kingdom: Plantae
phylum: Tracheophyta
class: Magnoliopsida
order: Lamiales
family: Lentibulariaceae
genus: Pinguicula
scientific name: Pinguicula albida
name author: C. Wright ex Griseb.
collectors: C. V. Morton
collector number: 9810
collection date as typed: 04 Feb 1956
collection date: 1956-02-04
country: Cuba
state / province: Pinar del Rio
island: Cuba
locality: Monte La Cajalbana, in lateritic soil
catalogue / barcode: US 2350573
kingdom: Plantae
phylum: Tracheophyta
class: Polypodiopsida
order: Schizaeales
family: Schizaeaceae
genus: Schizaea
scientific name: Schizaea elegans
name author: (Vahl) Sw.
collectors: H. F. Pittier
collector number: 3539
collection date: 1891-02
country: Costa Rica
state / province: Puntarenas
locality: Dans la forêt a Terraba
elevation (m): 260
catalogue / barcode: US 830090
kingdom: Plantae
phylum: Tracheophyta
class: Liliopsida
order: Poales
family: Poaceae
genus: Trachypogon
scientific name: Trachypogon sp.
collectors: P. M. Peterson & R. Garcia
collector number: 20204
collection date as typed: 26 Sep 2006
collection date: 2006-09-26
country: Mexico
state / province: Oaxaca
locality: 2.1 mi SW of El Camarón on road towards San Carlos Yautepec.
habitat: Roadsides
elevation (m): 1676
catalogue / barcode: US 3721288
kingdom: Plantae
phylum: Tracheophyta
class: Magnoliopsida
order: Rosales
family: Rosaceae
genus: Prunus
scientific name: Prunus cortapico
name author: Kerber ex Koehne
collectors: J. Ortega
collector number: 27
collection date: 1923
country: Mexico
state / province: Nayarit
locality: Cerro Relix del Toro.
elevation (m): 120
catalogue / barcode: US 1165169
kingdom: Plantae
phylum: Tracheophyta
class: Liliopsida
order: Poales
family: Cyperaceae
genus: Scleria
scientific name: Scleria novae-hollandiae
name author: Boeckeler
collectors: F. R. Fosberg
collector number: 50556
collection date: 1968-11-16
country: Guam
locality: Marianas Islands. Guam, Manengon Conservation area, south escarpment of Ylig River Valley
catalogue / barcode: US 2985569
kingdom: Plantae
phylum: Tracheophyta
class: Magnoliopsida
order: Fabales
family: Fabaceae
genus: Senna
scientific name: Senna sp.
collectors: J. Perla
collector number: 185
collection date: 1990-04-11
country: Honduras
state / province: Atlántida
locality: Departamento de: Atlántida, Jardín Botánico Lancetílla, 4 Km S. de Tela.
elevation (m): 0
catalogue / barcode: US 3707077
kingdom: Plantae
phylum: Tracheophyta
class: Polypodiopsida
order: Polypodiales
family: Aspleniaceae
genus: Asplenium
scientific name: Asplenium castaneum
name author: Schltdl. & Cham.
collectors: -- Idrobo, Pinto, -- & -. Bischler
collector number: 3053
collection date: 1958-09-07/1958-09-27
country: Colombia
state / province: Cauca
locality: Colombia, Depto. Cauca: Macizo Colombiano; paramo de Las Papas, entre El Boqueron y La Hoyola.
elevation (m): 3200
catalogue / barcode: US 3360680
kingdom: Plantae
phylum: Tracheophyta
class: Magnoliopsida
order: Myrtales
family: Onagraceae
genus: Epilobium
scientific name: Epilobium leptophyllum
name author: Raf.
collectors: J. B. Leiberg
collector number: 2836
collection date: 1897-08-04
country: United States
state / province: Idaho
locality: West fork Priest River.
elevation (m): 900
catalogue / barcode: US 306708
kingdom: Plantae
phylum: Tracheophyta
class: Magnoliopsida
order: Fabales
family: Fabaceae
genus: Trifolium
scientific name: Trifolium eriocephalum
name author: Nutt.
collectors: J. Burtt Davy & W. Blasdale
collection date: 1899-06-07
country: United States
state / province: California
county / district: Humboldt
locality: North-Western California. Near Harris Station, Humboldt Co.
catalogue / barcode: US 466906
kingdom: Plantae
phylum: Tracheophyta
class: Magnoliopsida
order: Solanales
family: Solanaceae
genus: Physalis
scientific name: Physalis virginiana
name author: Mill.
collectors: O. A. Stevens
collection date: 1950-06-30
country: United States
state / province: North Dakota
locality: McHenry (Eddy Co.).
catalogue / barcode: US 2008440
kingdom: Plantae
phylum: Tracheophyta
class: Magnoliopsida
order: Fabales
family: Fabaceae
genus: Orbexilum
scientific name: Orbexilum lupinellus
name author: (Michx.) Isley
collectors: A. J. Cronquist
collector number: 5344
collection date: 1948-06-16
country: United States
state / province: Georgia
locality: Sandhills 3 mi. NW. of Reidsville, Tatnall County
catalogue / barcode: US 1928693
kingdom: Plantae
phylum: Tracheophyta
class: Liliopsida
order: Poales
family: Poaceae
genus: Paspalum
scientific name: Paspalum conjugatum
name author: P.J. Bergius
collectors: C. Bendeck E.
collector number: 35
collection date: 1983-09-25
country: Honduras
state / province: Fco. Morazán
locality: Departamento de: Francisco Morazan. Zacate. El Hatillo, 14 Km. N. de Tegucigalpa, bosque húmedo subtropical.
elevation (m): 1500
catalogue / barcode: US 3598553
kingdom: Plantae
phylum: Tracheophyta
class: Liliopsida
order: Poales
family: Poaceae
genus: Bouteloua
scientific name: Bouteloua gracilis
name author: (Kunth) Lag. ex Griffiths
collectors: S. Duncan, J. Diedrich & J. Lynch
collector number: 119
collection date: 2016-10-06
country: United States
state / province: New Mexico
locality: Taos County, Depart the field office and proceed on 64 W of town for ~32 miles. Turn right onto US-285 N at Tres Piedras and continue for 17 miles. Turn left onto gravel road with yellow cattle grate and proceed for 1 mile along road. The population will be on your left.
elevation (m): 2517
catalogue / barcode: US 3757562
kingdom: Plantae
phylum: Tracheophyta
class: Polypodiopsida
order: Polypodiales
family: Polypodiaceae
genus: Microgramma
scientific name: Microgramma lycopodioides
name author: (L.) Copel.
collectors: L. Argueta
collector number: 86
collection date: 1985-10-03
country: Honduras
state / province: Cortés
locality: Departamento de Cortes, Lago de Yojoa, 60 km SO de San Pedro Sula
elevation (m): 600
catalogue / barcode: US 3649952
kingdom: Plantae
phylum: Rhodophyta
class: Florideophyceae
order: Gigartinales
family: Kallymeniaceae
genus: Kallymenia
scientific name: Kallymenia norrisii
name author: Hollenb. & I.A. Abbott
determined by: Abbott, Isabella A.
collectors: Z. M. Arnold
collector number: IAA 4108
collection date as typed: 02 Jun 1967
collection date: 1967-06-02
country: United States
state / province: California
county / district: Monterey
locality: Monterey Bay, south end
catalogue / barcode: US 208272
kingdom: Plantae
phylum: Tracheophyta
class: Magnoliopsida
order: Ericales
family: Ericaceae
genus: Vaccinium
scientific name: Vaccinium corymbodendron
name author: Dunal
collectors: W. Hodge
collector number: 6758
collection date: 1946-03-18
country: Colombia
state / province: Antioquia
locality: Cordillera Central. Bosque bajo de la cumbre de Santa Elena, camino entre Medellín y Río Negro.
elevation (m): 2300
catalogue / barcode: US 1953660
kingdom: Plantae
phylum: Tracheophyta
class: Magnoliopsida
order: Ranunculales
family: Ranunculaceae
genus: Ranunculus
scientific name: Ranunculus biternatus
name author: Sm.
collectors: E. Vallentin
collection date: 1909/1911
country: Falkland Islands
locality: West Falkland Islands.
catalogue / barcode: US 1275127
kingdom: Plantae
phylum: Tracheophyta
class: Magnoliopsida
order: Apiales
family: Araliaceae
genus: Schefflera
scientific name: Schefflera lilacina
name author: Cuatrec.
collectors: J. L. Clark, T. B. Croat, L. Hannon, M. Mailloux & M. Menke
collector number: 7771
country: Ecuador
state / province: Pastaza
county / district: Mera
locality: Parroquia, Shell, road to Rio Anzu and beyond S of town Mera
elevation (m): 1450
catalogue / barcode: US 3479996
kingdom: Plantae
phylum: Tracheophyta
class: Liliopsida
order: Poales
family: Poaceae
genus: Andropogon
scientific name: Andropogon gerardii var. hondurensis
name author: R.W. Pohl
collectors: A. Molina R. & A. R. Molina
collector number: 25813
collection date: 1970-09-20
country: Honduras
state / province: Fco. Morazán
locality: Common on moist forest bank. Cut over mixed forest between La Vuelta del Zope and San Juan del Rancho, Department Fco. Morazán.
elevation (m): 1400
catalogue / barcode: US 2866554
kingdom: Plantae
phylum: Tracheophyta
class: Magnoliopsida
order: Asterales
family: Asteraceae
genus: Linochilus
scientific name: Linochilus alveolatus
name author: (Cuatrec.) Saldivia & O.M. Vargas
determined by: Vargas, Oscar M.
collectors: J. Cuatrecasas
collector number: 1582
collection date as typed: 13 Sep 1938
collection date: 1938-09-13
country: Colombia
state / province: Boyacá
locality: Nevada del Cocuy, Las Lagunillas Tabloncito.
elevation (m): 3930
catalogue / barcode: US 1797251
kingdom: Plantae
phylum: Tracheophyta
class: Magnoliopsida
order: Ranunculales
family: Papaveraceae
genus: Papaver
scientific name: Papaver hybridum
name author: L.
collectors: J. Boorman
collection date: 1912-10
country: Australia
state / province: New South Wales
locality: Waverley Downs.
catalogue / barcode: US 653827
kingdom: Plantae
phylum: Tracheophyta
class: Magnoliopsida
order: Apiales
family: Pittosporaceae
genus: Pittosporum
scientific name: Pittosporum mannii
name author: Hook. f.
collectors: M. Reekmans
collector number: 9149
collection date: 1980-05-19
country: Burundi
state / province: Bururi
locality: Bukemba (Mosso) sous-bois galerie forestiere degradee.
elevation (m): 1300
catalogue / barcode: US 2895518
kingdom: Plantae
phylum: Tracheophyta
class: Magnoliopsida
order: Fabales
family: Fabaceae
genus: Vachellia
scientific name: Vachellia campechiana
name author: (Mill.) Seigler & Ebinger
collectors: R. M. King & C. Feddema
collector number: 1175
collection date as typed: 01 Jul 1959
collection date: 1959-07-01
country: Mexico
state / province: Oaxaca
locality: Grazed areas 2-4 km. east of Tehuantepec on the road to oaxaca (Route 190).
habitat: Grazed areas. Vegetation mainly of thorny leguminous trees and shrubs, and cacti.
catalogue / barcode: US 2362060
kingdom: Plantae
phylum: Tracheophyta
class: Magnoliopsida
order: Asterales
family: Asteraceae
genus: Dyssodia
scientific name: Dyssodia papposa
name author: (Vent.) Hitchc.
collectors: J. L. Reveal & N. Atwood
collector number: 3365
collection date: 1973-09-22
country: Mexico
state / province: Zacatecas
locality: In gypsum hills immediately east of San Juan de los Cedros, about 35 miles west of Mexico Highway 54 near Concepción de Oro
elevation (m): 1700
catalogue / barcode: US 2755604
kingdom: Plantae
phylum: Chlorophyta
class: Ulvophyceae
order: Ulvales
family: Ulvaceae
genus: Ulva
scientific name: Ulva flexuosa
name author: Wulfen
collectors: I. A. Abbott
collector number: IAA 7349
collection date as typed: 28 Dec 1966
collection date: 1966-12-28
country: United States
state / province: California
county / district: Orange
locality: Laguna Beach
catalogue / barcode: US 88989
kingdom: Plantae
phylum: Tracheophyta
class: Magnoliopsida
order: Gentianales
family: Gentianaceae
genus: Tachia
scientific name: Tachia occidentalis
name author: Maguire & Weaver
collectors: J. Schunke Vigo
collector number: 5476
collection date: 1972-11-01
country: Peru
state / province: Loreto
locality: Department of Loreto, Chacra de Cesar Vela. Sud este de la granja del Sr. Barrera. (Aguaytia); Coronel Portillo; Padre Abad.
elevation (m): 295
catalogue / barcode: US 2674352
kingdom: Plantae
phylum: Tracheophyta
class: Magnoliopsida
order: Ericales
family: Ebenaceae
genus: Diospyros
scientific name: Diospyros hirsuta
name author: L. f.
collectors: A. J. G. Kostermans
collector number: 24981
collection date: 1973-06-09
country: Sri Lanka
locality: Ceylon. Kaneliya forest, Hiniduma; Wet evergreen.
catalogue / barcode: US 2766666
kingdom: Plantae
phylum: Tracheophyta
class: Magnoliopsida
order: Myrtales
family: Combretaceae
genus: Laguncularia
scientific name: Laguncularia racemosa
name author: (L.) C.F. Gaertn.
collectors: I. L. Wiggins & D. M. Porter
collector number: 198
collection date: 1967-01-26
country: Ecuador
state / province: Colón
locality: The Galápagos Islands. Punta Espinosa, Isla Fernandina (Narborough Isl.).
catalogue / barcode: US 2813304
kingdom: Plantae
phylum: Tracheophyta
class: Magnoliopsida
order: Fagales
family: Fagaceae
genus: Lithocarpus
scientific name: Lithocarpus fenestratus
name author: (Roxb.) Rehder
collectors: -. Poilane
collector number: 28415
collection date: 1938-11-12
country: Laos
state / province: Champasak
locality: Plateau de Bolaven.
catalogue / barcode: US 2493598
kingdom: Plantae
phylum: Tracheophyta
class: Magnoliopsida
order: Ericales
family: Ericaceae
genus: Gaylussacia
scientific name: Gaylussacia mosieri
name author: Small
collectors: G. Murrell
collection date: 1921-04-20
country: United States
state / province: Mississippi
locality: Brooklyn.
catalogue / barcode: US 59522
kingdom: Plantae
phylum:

WORK TO BE COMPLETED: Turn the part of the records above that opens with the line containing "genus: Ulva" and closes with the line containing "name author: (L.) C.F. Gaertn." into a JSON list of strings, with one string per line and blank lines left out. Include both of those end lines and no other lines.

ANSWER TO THIS TASK:
[
  "genus: Ulva",
  "scientific name: Ulva flexuosa",
  "name author: Wulfen",
  "collectors: I. A. Abbott",
  "collector number: IAA 7349",
  "collection date as typed: 28 Dec 1966",
  "collection date: 1966-12-28",
  "country: United States",
  "state / province: California",
  "county / district: Orange",
  "locality: Laguna Beach",
  "catalogue / barcode: US 88989",
  "kingdom: Plantae",
  "phylum: Tracheophyta",
  "class: Magnoliopsida",
  "order: Gentianales",
  "family: Gentianaceae",
  "genus: Tachia",
  "scientific name: Tachia occidentalis",
  "name author: Maguire & Weaver",
  "collectors: J. Schunke Vigo",
  "collector number: 5476",
  "collection date: 1972-11-01",
  "country: Peru",
  "state / province: Loreto",
  "locality: Department of Loreto, Chacra de Cesar Vela. Sud este de la granja del Sr. Barrera. (Aguaytia); Coronel Portillo; Padre Abad.",
  "elevation (m): 295",
  "catalogue / barcode: US 2674352",
  "kingdom: Plantae",
  "phylum: Tracheophyta",
  "class: Magnoliopsida",
  "order: Ericales",
  "family: Ebenaceae",
  "genus: Diospyros",
  "scientific name: Diospyros hirsuta",
  "name author: L. f.",
  "collectors: A. J. G. Kostermans",
  "collector number: 24981",
  "collection date: 1973-06-09",
  "country: Sri Lanka",
  "locality: Ceylon. Kaneliya forest, Hiniduma; Wet evergreen.",
  "catalogue / barcode: US 2766666",
  "kingdom: Plantae",
  "phylum: Tracheophyta",
  "class: Magnoliopsida",
  "order: Myrtales",
  "family: Combretaceae",
  "genus: Laguncularia",
  "scientific name: Laguncularia racemosa",
  "name author: (L.) C.F. Gaertn."
]